Publishers should provide reasonable practical support to editors and define the relationship between publishers, editor and other parties in a contract.
- Publishers should protect intellectual property and copyright.
- Publishers should foster editorial independence.
- Publishers should work with journal editors to set journal policies appropriately and aim to meet those policies, particularly with respect to editorial independence, research ethics, authorship, transparency and integrity (for example, conflicts of interest research funding, reporting standards), peer review and the role of the editorial team beyond that of the journal editor, appeals and complaints.
- Publishers should communicate and periodically review journal policies (for example, to authors, readers, peer reviewers).

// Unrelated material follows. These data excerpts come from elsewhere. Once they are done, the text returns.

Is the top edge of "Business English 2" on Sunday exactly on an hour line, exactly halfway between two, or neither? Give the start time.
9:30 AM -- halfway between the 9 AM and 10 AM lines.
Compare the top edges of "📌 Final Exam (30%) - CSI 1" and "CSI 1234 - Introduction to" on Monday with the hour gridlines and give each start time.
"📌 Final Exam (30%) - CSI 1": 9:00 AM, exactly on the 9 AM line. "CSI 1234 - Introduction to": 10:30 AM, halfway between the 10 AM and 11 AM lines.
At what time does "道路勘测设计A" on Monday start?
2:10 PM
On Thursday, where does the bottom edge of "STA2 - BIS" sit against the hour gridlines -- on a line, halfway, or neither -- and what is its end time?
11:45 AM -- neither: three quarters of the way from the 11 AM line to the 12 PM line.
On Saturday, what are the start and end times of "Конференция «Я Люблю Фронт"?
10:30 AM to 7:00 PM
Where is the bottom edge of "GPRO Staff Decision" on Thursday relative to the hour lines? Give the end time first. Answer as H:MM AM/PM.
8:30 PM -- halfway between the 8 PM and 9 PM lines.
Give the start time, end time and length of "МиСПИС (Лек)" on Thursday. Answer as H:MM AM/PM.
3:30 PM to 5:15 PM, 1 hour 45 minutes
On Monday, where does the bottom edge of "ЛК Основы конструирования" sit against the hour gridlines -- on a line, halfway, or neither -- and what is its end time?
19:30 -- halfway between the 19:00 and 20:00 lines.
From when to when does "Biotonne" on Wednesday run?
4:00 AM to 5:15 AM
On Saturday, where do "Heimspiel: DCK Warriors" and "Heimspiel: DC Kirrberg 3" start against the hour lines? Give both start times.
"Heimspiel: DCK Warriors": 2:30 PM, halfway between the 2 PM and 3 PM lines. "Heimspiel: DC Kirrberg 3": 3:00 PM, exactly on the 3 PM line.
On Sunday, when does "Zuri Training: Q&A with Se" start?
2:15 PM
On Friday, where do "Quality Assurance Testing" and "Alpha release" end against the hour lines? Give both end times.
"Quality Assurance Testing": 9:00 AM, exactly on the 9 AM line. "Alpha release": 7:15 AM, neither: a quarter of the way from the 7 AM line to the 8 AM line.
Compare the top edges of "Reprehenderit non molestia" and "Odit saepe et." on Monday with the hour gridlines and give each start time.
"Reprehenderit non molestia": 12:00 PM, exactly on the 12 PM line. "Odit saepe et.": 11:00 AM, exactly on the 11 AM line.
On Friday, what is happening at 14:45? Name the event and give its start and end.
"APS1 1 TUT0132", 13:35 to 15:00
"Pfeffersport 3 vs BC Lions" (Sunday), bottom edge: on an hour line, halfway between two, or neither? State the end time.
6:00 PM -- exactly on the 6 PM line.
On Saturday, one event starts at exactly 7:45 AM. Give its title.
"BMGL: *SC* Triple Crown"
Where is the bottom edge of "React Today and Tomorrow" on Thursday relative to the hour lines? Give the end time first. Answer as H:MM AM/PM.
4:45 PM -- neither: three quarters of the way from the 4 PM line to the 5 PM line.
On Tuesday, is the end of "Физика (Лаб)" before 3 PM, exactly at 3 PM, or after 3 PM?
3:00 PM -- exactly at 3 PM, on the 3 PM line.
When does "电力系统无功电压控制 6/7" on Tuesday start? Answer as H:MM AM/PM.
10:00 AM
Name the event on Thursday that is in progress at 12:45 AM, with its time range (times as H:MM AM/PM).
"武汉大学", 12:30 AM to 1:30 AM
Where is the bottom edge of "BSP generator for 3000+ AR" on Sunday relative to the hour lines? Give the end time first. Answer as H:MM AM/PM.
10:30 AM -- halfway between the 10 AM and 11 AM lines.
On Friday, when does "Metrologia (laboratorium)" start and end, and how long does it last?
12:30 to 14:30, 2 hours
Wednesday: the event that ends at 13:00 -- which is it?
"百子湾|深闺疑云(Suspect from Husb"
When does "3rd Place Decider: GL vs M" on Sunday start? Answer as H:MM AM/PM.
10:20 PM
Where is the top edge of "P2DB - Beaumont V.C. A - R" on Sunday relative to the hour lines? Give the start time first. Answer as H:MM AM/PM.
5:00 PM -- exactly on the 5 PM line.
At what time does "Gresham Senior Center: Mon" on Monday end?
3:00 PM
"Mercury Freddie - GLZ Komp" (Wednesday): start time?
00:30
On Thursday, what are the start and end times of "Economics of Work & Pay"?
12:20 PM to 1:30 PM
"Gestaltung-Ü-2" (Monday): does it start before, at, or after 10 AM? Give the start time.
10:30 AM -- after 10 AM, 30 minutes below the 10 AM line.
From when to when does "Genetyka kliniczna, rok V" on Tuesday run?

- Publishers should assist the parties (for example, institutions, grant funders, governing bodies) responsible for the investigation of suspected research and publication misconduct and, where possible, facilitate in the resolution of these cases.
- Publishers are responsible for publishing corrections, clarifications and retractions.
Ethical principles in the reviewer work
Peer review assists the editor in making editorial decisions and through the editorial communications with the author may also assist the author in improving the paper. That is why actions of a reviewer should be unbiased.
- Any manuscripts received for review must be treated as confidential documents. They must not be shown to or discussed with others except as authorized by the editor.
- Reviews should be conducted objectively. Personal criticism of the author is inappropriate. Referees should express their views clearly with supporting arguments.
- Unpublished materials disclosed in a submitted manuscript must not be used in a reviewer's own research without the express written consent of the author. Privileged information or ideas obtained through peer review must be kept confidential and not used for personal advantage.
- Any selected referee who feels unqualified to review the research reported in a manuscript or knows that its prompt review will be impossible should notify the editor and excuse himself from the review process.